**DOCUMENT PASSAGE**:
>>

The point was their counterparts: the people who were so shocked this
sort of thing was being said that they simply couldn’t shut up
about it. Often, they were apt to get a little shrill. In a best-case
scenario, they might begin to rail against the concept of free speech
itself. Whereupon any neutral audience would see a bunch of
calculating jokers on one side and a wild, censorious, rage-filled
mob on the other. Of the two, maybe the latter would seem more
alarming. “Oh lord,” as Voltaire put it, “make my enemies
ridiculous.”
The question of whether
Bannonism and Trumpism are the same thing remains open. Some will
still insist that everything the president does, from his hair to his
tweets, is cunning and calculated; perfectly pitched to provoke
liberal derision, which spurs a passionate, tribal defence from his
base. For me, he seems like more of an idiot savant in this regard,
albeit with less of the savant part. Although maybe that’s just my
liberal derision talking.
Our own politics is not
immune from Bannonism. There is a strong smell of it in our
ridiculous row over blue passports, which unfailingly triggers whole
armies of supposedly tolerant progressives into losing their minds
whenever it comes up, much to the glee of whoever has just brought it
up for precisely this reason. The undead rump of Arron Banks’s
Leave.EU is utterly Bannonite, just thankfully not very good at it.

<<

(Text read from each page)
>>

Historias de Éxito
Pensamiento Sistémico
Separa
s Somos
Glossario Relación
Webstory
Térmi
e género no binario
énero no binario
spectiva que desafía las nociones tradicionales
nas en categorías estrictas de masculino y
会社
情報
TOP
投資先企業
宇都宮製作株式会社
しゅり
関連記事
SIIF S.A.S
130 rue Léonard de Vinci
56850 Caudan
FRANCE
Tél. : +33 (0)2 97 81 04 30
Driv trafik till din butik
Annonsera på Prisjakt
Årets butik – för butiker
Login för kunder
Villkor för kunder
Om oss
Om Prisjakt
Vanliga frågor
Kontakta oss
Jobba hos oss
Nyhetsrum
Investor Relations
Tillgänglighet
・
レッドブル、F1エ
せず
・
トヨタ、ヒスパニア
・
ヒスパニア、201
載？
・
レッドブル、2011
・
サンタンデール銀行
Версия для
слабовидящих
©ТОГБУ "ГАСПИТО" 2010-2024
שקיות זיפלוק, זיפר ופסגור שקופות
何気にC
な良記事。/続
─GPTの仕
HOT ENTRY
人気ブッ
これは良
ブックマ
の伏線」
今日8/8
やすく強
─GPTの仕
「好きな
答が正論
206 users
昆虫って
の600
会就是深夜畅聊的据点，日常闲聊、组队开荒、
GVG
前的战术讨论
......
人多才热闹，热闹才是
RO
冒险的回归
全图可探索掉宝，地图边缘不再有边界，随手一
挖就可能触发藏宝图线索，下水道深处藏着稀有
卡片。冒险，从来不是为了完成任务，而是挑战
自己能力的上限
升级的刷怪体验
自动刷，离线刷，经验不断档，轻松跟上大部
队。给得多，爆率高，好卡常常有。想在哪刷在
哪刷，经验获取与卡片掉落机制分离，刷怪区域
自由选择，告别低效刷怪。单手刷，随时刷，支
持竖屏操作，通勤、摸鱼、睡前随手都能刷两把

<<
>>

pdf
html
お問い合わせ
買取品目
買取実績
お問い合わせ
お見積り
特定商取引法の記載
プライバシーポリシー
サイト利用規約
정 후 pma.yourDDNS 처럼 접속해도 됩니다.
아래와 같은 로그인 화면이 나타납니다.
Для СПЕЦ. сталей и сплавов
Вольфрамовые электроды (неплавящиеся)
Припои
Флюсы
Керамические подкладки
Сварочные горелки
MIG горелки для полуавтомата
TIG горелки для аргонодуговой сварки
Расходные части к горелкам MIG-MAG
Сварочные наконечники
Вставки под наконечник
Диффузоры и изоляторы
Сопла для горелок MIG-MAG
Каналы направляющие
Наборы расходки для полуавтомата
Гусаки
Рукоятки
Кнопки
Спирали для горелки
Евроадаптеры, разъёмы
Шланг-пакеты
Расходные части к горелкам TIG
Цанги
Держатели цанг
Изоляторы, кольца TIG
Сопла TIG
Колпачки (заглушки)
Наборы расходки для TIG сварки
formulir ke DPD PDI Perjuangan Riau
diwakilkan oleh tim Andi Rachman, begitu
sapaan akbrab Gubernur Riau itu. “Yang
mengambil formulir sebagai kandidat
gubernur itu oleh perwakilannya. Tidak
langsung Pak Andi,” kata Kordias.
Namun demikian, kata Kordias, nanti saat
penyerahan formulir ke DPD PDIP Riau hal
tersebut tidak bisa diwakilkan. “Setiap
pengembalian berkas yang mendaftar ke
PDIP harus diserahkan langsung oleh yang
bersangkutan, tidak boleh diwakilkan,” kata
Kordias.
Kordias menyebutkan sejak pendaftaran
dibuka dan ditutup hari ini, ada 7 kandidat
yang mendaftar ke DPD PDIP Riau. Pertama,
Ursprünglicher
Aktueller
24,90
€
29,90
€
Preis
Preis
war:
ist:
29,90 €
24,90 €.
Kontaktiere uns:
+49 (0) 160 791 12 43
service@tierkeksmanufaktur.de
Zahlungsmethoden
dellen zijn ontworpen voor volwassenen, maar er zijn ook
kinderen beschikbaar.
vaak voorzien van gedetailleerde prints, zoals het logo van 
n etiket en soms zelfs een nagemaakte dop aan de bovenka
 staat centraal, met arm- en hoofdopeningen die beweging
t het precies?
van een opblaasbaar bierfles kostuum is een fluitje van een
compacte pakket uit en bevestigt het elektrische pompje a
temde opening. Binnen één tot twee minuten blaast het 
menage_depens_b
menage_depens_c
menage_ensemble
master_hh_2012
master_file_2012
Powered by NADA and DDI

<<
>>

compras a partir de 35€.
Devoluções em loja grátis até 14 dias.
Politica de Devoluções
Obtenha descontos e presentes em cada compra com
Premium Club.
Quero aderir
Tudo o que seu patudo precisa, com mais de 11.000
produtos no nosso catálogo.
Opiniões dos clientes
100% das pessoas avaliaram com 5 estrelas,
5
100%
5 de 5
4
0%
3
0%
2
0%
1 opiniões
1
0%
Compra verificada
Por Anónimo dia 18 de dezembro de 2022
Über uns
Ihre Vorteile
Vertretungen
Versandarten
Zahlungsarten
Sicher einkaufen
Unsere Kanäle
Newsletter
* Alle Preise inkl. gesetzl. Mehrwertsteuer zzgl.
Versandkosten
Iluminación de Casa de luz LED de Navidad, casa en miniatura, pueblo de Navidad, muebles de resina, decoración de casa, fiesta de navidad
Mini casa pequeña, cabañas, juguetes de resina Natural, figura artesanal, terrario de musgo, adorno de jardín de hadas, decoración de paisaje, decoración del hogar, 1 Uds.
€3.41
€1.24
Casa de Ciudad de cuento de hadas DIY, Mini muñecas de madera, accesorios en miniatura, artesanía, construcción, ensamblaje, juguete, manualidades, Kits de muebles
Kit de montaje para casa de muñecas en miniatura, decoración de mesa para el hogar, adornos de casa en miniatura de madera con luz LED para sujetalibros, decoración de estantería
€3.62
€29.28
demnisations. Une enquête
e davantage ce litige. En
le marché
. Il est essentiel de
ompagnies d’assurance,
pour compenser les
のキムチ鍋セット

<<

**ACTION ITEM A**: In the passage on Bannonism, what political row in the writer's own country is said to carry a strong smell of it?
**ACTION ITEM B**: Resume the passage on Bannonism after its final sentence and keep writing it.

**TASK OUTPUT A**: The row over blue passports.

**TASK OUTPUT B**:
Likewise, the left-wing Breitbart clone The Canary, which has only
the repeated, incredulous fury of moderates to thank for keeping it
from obscurity. All this is a step on from mere cosy tribalism. It
is a politics in which division, mistrust and dislike are no longer
regarded as regrettable, but instead as essential to keeping the show
on the road.
You might think it
excessive to draw a direct link from any of the above to an elf
molesting a Barbie. I don’t. The lesson learnt by campaigners
online, whether they are doing the bidding of presidents or pound
shops, is that aiming for consensus is a mug’s game. Find an enemy
in the eternal roadhouse brawl of the internet and they’ll
do half your work for you. While achieving consensus might be
impossible, aiming for it is the difference between democracy and
populism.
Put it all together and
you have the great, stupid dilemma of the great, stupid internet age.
Even when we are right to shout, and too often we are, we are still
shouting our way towards something worse.